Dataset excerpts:
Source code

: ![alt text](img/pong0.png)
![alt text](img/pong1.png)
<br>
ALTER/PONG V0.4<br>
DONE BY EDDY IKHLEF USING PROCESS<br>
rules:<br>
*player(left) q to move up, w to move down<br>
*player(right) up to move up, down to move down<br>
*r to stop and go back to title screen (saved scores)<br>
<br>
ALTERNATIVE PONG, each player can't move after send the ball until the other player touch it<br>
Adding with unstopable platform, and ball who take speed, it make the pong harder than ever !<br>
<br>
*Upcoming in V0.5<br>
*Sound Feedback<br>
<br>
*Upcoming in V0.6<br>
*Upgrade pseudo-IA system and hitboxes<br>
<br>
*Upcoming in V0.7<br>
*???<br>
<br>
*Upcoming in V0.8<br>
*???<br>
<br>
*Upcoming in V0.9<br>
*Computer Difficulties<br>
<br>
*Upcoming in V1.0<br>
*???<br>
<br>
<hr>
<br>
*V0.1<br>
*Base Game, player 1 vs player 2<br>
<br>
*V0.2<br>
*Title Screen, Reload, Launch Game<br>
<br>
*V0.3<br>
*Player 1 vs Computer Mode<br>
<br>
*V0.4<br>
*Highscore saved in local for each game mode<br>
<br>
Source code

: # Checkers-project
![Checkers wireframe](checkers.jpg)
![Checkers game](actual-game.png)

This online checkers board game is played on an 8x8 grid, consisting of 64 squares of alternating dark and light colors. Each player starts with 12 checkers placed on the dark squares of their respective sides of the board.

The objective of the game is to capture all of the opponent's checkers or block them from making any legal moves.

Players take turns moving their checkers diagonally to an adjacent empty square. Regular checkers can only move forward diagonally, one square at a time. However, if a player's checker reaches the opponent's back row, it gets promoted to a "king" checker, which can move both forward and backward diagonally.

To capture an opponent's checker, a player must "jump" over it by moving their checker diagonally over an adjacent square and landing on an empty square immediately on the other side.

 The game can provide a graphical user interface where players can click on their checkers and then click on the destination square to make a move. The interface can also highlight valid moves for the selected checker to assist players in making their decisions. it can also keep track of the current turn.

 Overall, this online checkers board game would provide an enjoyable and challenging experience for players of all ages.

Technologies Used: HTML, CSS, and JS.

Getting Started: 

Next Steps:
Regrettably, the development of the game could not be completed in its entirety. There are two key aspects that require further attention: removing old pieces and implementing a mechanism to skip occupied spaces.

To do » For every line of the data above that contains "take", copy that line.

Answer space »
Adding with unstopable platform, and ball who take speed, it make the pong harder than ever !<br>
Players take turns moving their checkers diagonally to an adjacent empty square. Regular checkers can only move forward diagonally, one square at a time. However, if a player's checker reaches the opponent's back row, it gets promoted to a "king" checker, which can move both forward and backward diagonally.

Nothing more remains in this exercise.